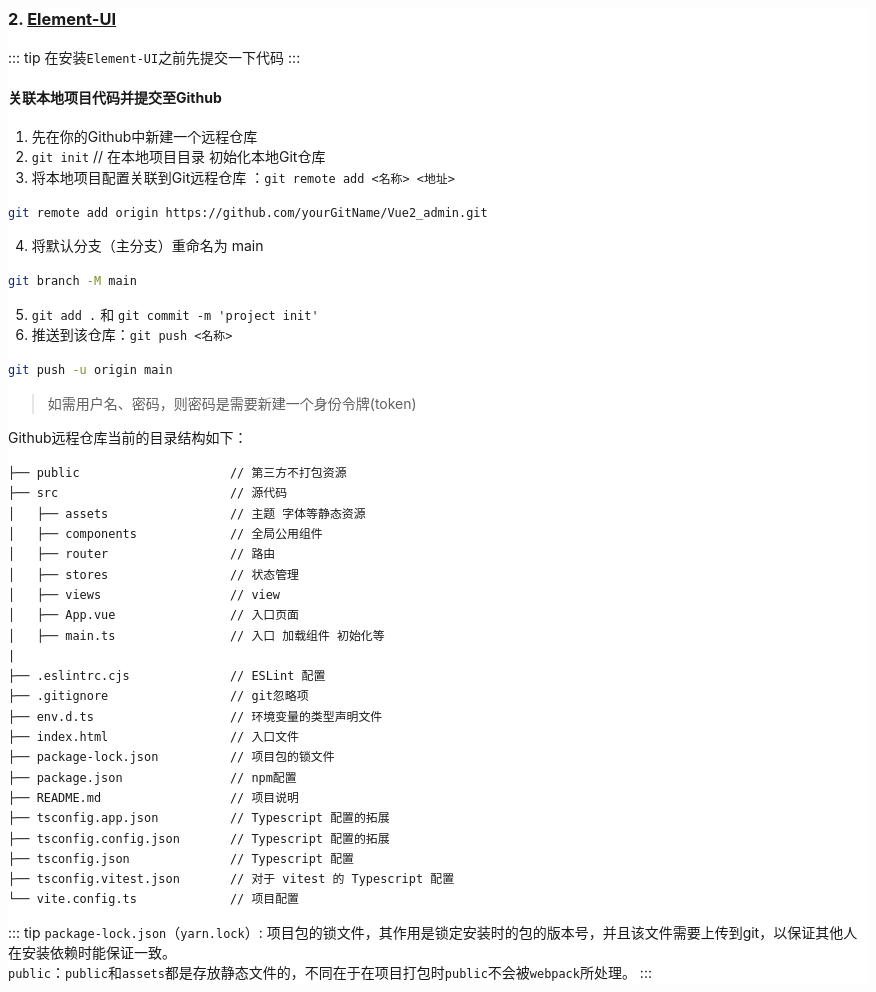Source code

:### 2. [Element-UI](https://element.eleme.cn/#/zh-CN)

::: tip
在安装`Element-UI`之前先提交一下代码
:::
#### 关联本地项目代码并提交至Github
1. 先在你的Github中新建一个远程仓库  
2. `git init` // 在本地项目目录 初始化本地Git仓库  
3. 将本地项目配置关联到Git远程仓库 ：`git remote add <名称> <地址>`
```sh
git remote add origin https://github.com/yourGitName/Vue2_admin.git
```
4. 将默认分支（主分支）重命名为 main
```sh
git branch -M main
```
5. `git add .` 和 `git commit -m 'project init'`
6. 推送到该仓库：`git push <名称>`
```sh
git push -u origin main
```
> 如需用户名、密码，则密码是需要新建一个身份令牌(token)


Github远程仓库当前的目录结构如下：
```
├── public                     // 第三方不打包资源
├── src                        // 源代码
│   ├── assets                 // 主题 字体等静态资源
│   ├── components             // 全局公用组件
│   ├── router                 // 路由
│   ├── stores                 // 状态管理
│   ├── views                  // view
│   ├── App.vue                // 入口页面
│   ├── main.ts                // 入口 加载组件 初始化等
|
├── .eslintrc.cjs              // ESLint 配置
├── .gitignore                 // git忽略项
├── env.d.ts                   // 环境变量的类型声明文件
├── index.html                 // 入口文件
├── package-lock.json          // 项目包的锁文件
├── package.json               // npm配置
├── README.md                  // 项目说明
├── tsconfig.app.json          // Typescript 配置的拓展
├── tsconfig.config.json       // Typescript 配置的拓展
├── tsconfig.json              // Typescript 配置
├── tsconfig.vitest.json       // 对于 vitest 的 Typescript 配置
└── vite.config.ts             // 项目配置
```
::: tip
`package-lock.json`（`yarn.lock`）: 项目包的锁文件，其作用是锁定安装时的包的版本号，并且该文件需要上传到git，以保证其他人在安装依赖时能保证一致。  
`public`：`public`和`assets`都是存放静态文件的，不同在于在项目打包时`public`不会被`webpack`所处理。
:::
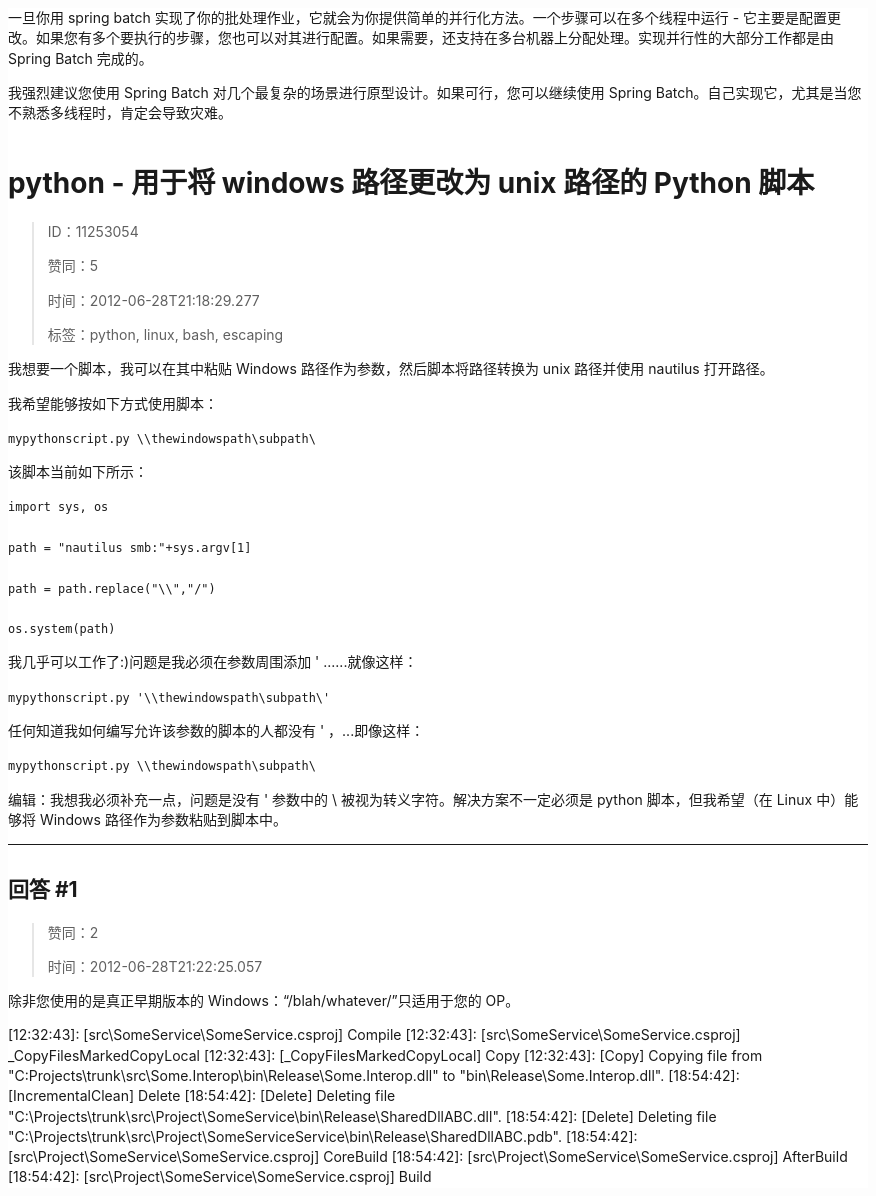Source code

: 一旦你用 spring batch 实现了你的批处理作业，它就会为你提供简单的并行化方法。一个步骤可以在多个线程中运行 - 它主要是配置更改。如果您有多个要执行的步骤，您也可以对其进行配置。如果需要，还支持在多台机器上分配处理。实现并行性的大部分工作都是由 Spring Batch 完成的。

我强烈建议您使用 Spring Batch 对几个最复杂的场景进行原型设计。如果可行，您可以继续使用 Spring Batch。自己实现它，尤其是当您不熟悉多线程时，肯定会导致灾难。

# python - 用于将 windows 路径更改为 unix 路径的 Python 脚本

> ID：11253054
> 
> 赞同：5
> 
> 时间：2012-06-28T21:18:29.277
> 
> 标签：python, linux, bash, escaping

我想要一个脚本，我可以在其中粘贴 Windows 路径作为参数，然后脚本将路径转换为 ​​unix 路径并使用 nautilus 打开路径。

我希望能够按如下方式使用脚本：

```
mypythonscript.py \\thewindowspath\subpath\ 
```

该脚本当前如下所示：

```
import sys, os

path = "nautilus smb:"+sys.argv[1]

path = path.replace("\\","/")

os.system(path) 
```

我几乎可以工作了:)问题是我必须在参数周围添加 ' ......就像这样：

```
mypythonscript.py '\\thewindowspath\subpath\' 
```

任何知道我如何编写允许该参数的脚本的人都没有 ' ，...即像这样：

```
mypythonscript.py \\thewindowspath\subpath\ 
```

编辑：我想我必须补充一点，问题是没有 ' 参数中的 \ 被视为转义字符。解决方案不一定必须是 python 脚本，但我希望（在 Linux 中）能够将 Windows 路径作为参数粘贴到脚本中。

* * *

## 回答 #1

> 赞同：2
> 
> 时间：2012-06-28T21:22:25.057

除非您使用的是真正早期版本的 Windows：“/blah/whatever/”只适用于您的 OP。


[12:32:43]:  [src\SomeService\SomeService.csproj] Compile
[12:32:43]:  [src\SomeService\SomeService.csproj] _CopyFilesMarkedCopyLocal
[12:32:43]:      [_CopyFilesMarkedCopyLocal] Copy
[12:32:43]:          [Copy] Copying file from "C:Projects\trunk\src\Some.Interop\bin\Release\Some.Interop.dll" to "bin\Release\Some.Interop.dll".
[18:54:42]:         [IncrementalClean] Delete
[18:54:42]:             [Delete] Deleting file "C:\Projects\trunk\src\Project\SomeService\bin\Release\SharedDllABC.dll".
[18:54:42]:             [Delete] Deleting file "C:\Projects\trunk\src\Project\SomeServiceService\bin\Release\SharedDllABC.pdb".
[18:54:42]:     [src\Project\SomeService\SomeService.csproj] CoreBuild
[18:54:42]:     [src\Project\SomeService\SomeService.csproj] AfterBuild
[18:54:42]:     [src\Project\SomeService\SomeService.csproj] Build 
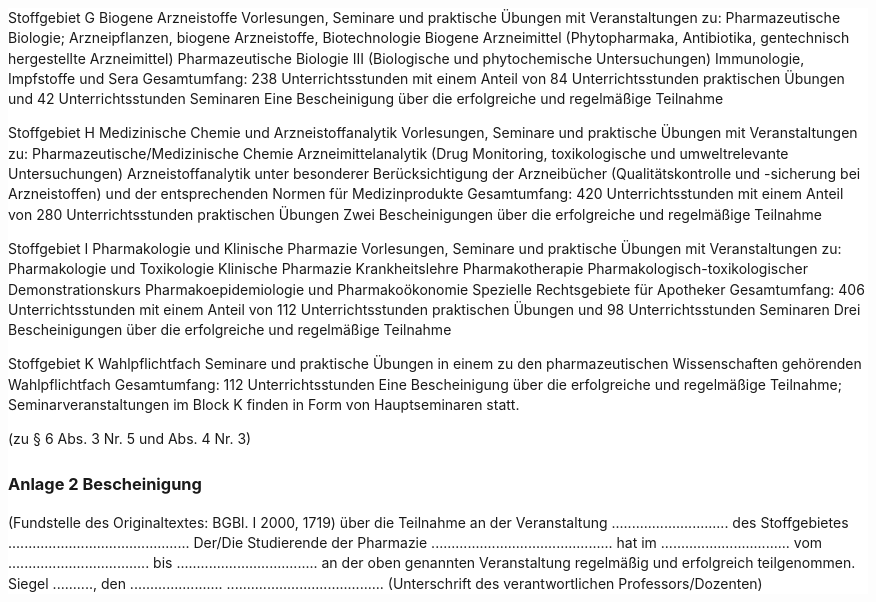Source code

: Stoffgebiet G
Biogene Arzneistoffe
Vorlesungen, Seminare und praktische Übungen mit Veranstaltungen zu:
Pharmazeutische Biologie; Arzneipflanzen, biogene Arzneistoffe, Biotechnologie
Biogene Arzneimittel (Phytopharmaka, Antibiotika, gentechnisch hergestellte Arzneimittel)
Pharmazeutische Biologie III (Biologische und phytochemische Untersuchungen)
Immunologie, Impfstoffe und Sera
Gesamtumfang: 238 Unterrichtsstunden mit einem Anteil von 84 Unterrichtsstunden praktischen Übungen und 42 Unterrichtsstunden Seminaren
Eine Bescheinigung über die erfolgreiche und regelmäßige Teilnahme

Stoffgebiet H
Medizinische Chemie und Arzneistoffanalytik
Vorlesungen, Seminare und praktische Übungen mit Veranstaltungen zu:
Pharmazeutische/Medizinische Chemie
Arzneimittelanalytik (Drug Monitoring, toxikologische und umweltrelevante Untersuchungen)
Arzneistoffanalytik unter besonderer Berücksichtigung der Arzneibücher (Qualitätskontrolle und -sicherung bei Arzneistoffen) und der entsprechenden Normen für Medizinprodukte
Gesamtumfang: 420 Unterrichtsstunden mit einem Anteil von 280 Unterrichtsstunden praktischen Übungen
Zwei Bescheinigungen über die erfolgreiche und regelmäßige Teilnahme

Stoffgebiet I
Pharmakologie und Klinische Pharmazie
Vorlesungen, Seminare und praktische Übungen mit Veranstaltungen zu:
Pharmakologie und Toxikologie
Klinische Pharmazie
Krankheitslehre
Pharmakotherapie
Pharmakologisch-toxikologischer Demonstrationskurs
Pharmakoepidemiologie und Pharmakoökonomie
Spezielle Rechtsgebiete für Apotheker
Gesamtumfang: 406 Unterrichtsstunden mit einem Anteil von 112 Unterrichtsstunden praktischen Übungen und 98 Unterrichtsstunden Seminaren
Drei Bescheinigungen über die erfolgreiche und regelmäßige Teilnahme

Stoffgebiet K
Wahlpflichtfach
Seminare und praktische Übungen in einem zu den pharmazeutischen Wissenschaften gehörenden Wahlpflichtfach
Gesamtumfang: 112 Unterrichtsstunden
Eine Bescheinigung über die erfolgreiche und regelmäßige Teilnahme; Seminarveranstaltungen im Block K finden in Form von Hauptseminaren statt.

(zu § 6 Abs. 3 Nr. 5 und Abs. 4 Nr. 3)

### Anlage 2 Bescheinigung

(Fundstelle des Originaltextes: BGBl. I 2000, 1719)
über die Teilnahme an der Veranstaltung .............................
des Stoffgebietes .............................................
Der/Die Studierende der Pharmazie .............................................
hat im ................................ vom ...................................
bis ................................... an der oben genannten Veranstaltung
regelmäßig und erfolgreich teilgenommen.
Siegel                    .........., den .......................
.......................................
(Unterschrift des verantwortlichen
Professors/Dozenten)
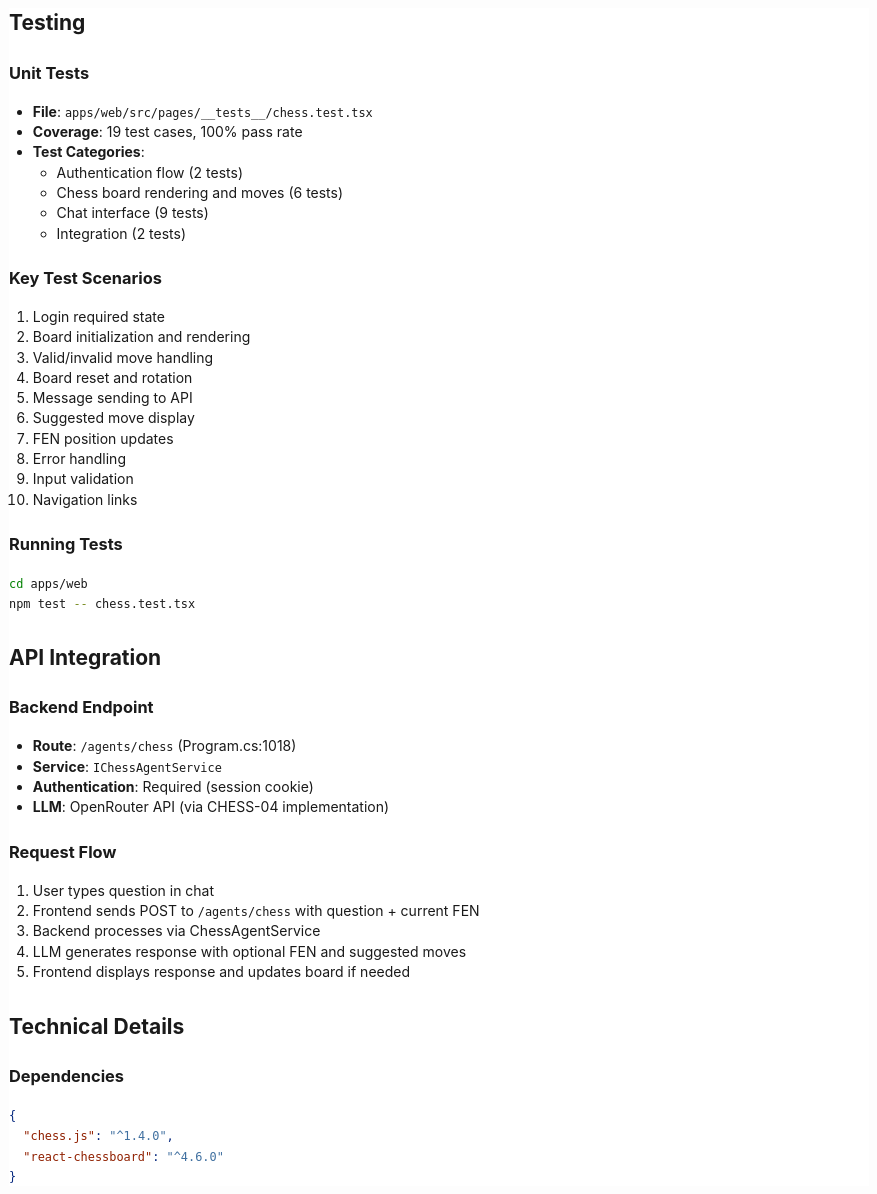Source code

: ## Testing

### Unit Tests
- **File**: `apps/web/src/pages/__tests__/chess.test.tsx`
- **Coverage**: 19 test cases, 100% pass rate
- **Test Categories**:
  - Authentication flow (2 tests)
  - Chess board rendering and moves (6 tests)
  - Chat interface (9 tests)
  - Integration (2 tests)

### Key Test Scenarios
1. Login required state
2. Board initialization and rendering
3. Valid/invalid move handling
4. Board reset and rotation
5. Message sending to API
6. Suggested move display
7. FEN position updates
8. Error handling
9. Input validation
10. Navigation links

### Running Tests
```bash
cd apps/web
npm test -- chess.test.tsx
```

## API Integration

### Backend Endpoint
- **Route**: `/agents/chess` (Program.cs:1018)
- **Service**: `IChessAgentService`
- **Authentication**: Required (session cookie)
- **LLM**: OpenRouter API (via CHESS-04 implementation)

### Request Flow
1. User types question in chat
2. Frontend sends POST to `/agents/chess` with question + current FEN
3. Backend processes via ChessAgentService
4. LLM generates response with optional FEN and suggested moves
5. Frontend displays response and updates board if needed

## Technical Details

### Dependencies
```json
{
  "chess.js": "^1.4.0",
  "react-chessboard": "^4.6.0"
}
```
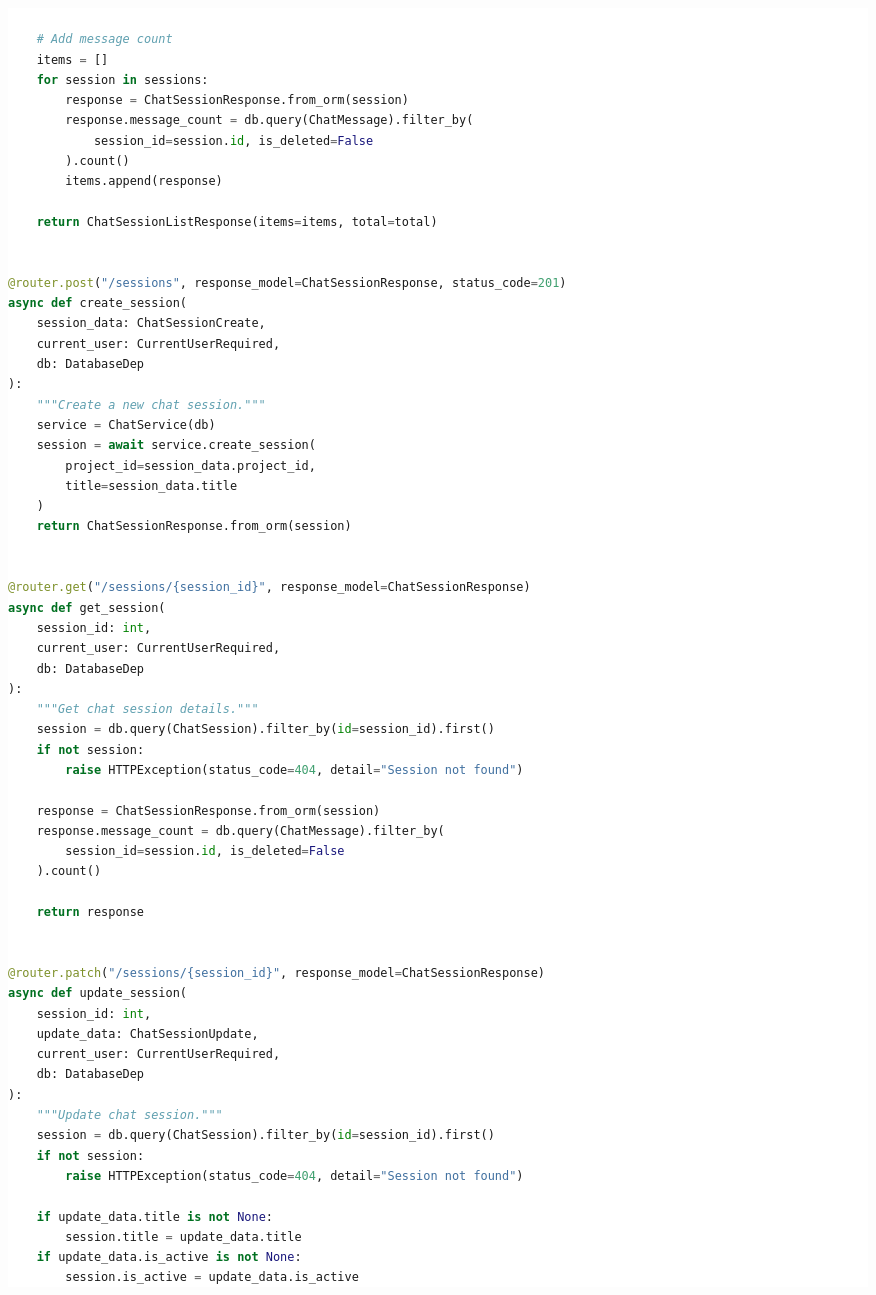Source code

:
 ```python

    # Add message count
    items = []
    for session in sessions:
        response = ChatSessionResponse.from_orm(session)
        response.message_count = db.query(ChatMessage).filter_by(
            session_id=session.id, is_deleted=False
        ).count()
        items.append(response)

    return ChatSessionListResponse(items=items, total=total)


@router.post("/sessions", response_model=ChatSessionResponse, status_code=201)
async def create_session(
    session_data: ChatSessionCreate,
    current_user: CurrentUserRequired,
    db: DatabaseDep
):
    """Create a new chat session."""
    service = ChatService(db)
    session = await service.create_session(
        project_id=session_data.project_id,
        title=session_data.title
    )
    return ChatSessionResponse.from_orm(session)


@router.get("/sessions/{session_id}", response_model=ChatSessionResponse)
async def get_session(
    session_id: int,
    current_user: CurrentUserRequired,
    db: DatabaseDep
):
    """Get chat session details."""
    session = db.query(ChatSession).filter_by(id=session_id).first()
    if not session:
        raise HTTPException(status_code=404, detail="Session not found")

    response = ChatSessionResponse.from_orm(session)
    response.message_count = db.query(ChatMessage).filter_by(
        session_id=session.id, is_deleted=False
    ).count()

    return response


@router.patch("/sessions/{session_id}", response_model=ChatSessionResponse)
async def update_session(
    session_id: int,
    update_data: ChatSessionUpdate,
    current_user: CurrentUserRequired,
    db: DatabaseDep
):
    """Update chat session."""
    session = db.query(ChatSession).filter_by(id=session_id).first()
    if not session:
        raise HTTPException(status_code=404, detail="Session not found")

    if update_data.title is not None:
        session.title = update_data.title
    if update_data.is_active is not None:
        session.is_active = update_data.is_active
```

##############################

## PROBLEM DESCRIPTION
Match on "query" and copy out every line of the entries that contains it.

## ANSWER TO THE EXERCISE
        response.message_count = db.query(ChatMessage).filter_by(
    session = db.query(ChatSession).filter_by(id=session_id).first()
    response.message_count = db.query(ChatMessage).filter_by(
    session = db.query(ChatSession).filter_by(id=session_id).first()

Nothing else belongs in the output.